> **WRITTEN PROBLEM**: Which lines in the entries contain the word "Note"? List each such line in full, with case counting.
┄┄┄┄┄┄┄┄┄┄
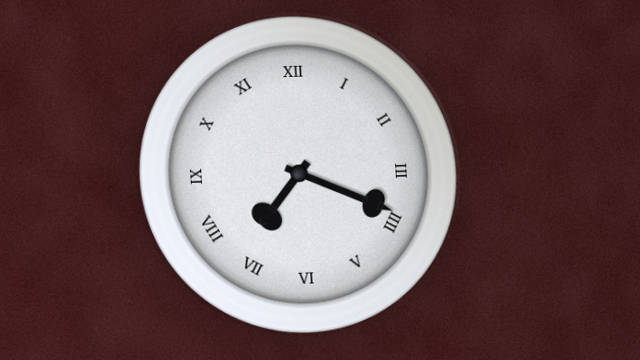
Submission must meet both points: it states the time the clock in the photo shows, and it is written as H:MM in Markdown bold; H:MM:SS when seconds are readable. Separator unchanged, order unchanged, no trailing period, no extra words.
**7:19**
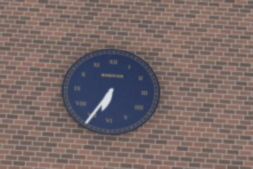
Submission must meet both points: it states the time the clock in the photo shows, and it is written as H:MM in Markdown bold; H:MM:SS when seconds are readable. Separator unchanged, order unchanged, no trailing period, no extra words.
**6:35**
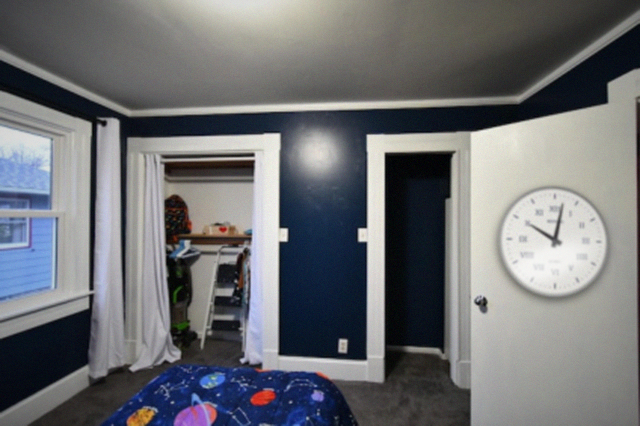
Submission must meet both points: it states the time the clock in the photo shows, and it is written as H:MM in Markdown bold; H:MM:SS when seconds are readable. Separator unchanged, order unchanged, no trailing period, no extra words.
**10:02**
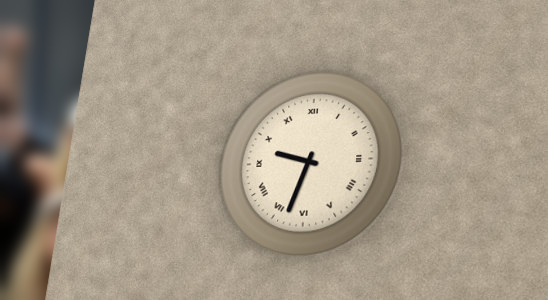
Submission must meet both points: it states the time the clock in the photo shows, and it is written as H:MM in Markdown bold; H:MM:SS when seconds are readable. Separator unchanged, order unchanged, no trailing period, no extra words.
**9:33**
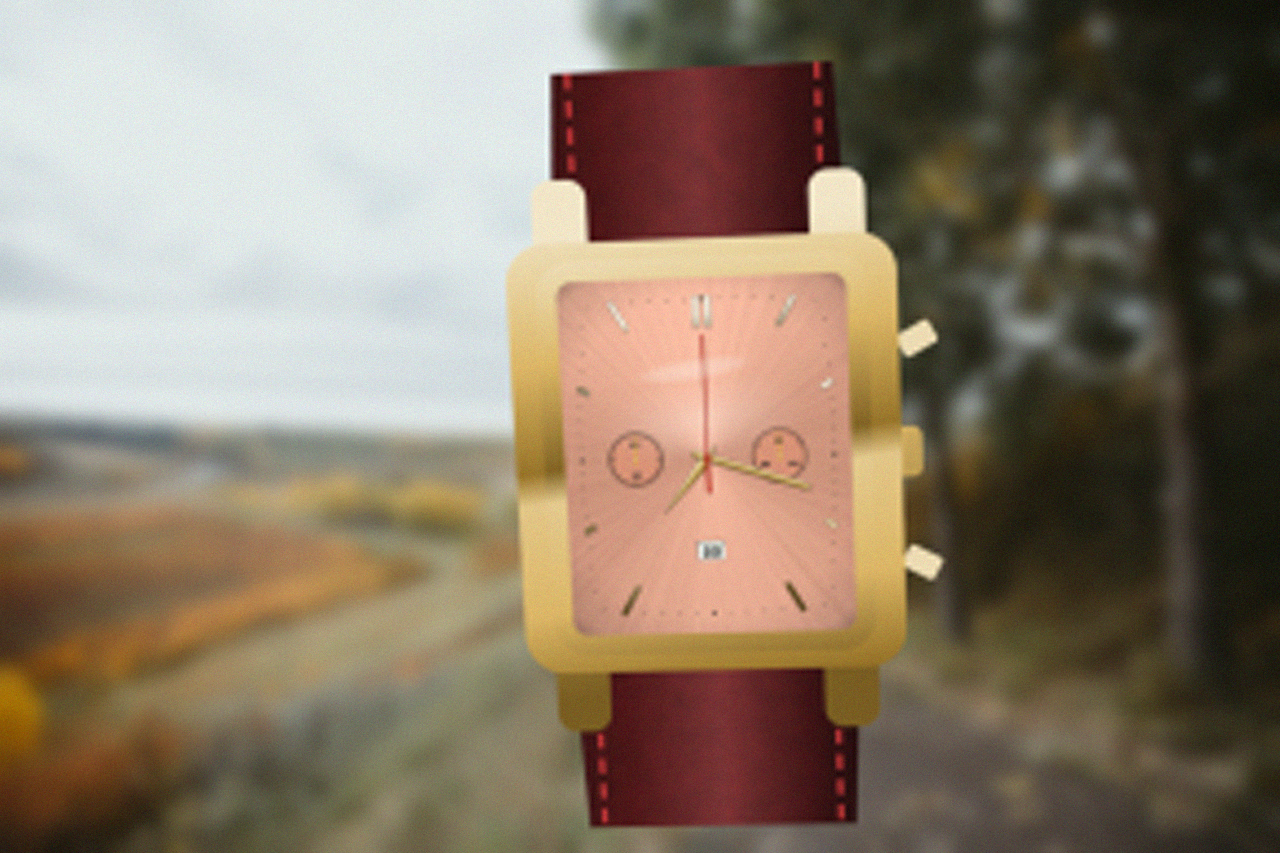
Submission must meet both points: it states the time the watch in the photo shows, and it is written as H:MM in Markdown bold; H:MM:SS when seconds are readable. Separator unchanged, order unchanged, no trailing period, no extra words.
**7:18**
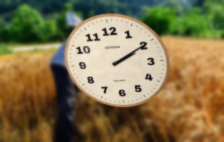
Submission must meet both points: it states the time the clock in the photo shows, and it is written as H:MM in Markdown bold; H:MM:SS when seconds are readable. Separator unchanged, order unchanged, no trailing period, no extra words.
**2:10**
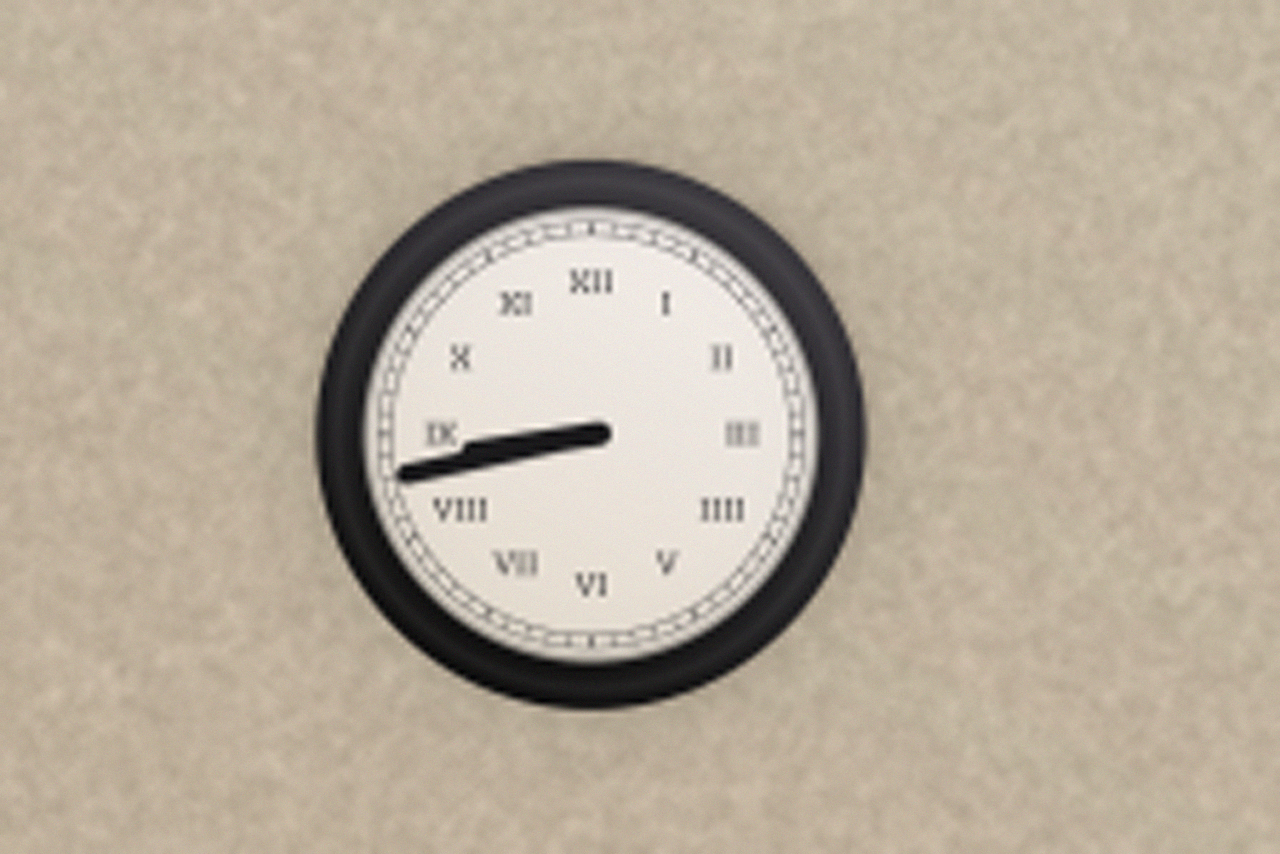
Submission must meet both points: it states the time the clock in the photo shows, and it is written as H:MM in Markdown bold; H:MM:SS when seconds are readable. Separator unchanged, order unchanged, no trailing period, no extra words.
**8:43**
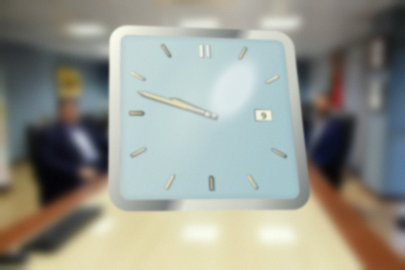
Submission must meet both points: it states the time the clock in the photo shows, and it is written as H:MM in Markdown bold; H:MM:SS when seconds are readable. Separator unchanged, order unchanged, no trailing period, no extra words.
**9:48**
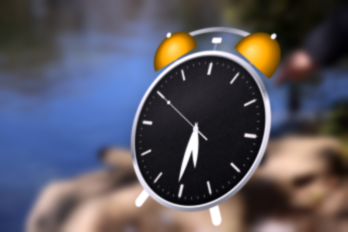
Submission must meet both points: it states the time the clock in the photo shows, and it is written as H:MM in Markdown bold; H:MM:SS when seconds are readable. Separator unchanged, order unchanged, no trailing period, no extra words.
**5:30:50**
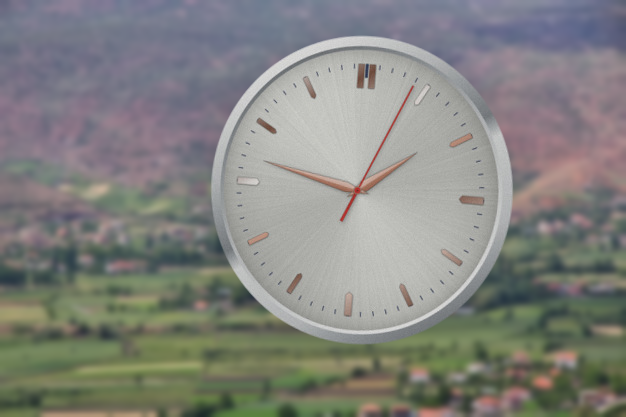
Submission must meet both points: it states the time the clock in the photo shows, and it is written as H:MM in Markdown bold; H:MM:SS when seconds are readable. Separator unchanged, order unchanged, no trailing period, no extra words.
**1:47:04**
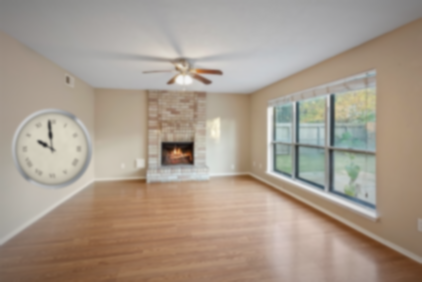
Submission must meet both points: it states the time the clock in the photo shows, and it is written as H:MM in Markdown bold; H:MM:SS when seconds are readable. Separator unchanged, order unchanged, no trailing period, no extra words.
**9:59**
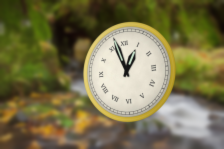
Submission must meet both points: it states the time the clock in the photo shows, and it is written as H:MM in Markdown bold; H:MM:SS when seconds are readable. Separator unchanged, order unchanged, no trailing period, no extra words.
**12:57**
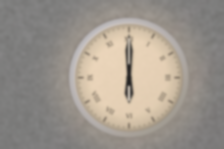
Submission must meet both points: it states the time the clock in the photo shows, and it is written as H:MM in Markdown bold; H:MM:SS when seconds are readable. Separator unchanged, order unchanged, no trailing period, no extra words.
**6:00**
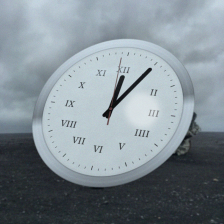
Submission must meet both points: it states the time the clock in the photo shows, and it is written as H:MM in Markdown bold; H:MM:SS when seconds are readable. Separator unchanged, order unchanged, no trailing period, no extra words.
**12:04:59**
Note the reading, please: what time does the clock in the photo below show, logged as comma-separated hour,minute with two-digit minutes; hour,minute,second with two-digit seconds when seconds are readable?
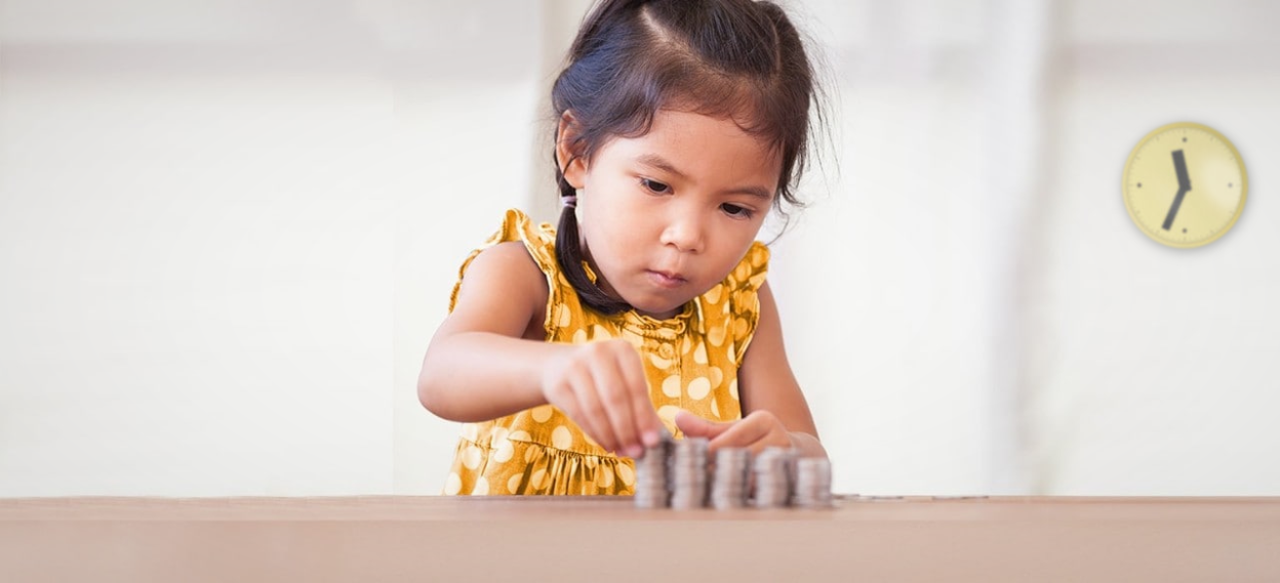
11,34
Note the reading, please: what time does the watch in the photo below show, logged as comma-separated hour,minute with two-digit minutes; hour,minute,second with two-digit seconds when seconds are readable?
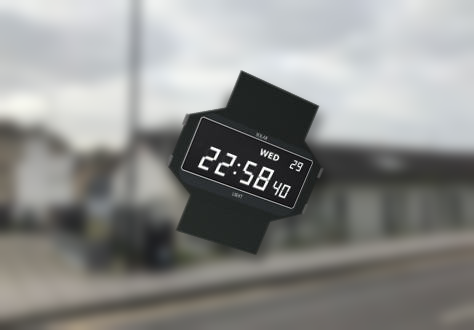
┄┄┄┄┄┄┄┄┄┄
> **TASK ANSWER**:
Note the reading, please: what time does the clock in the photo below show, logged as comma-separated hour,minute with two-digit minutes; hour,minute,second with two-digit seconds when seconds are readable?
Note the reading, please: what time does the watch in the photo below show, logged as comma-separated hour,minute with two-digit minutes; hour,minute,second with two-digit seconds when seconds are readable?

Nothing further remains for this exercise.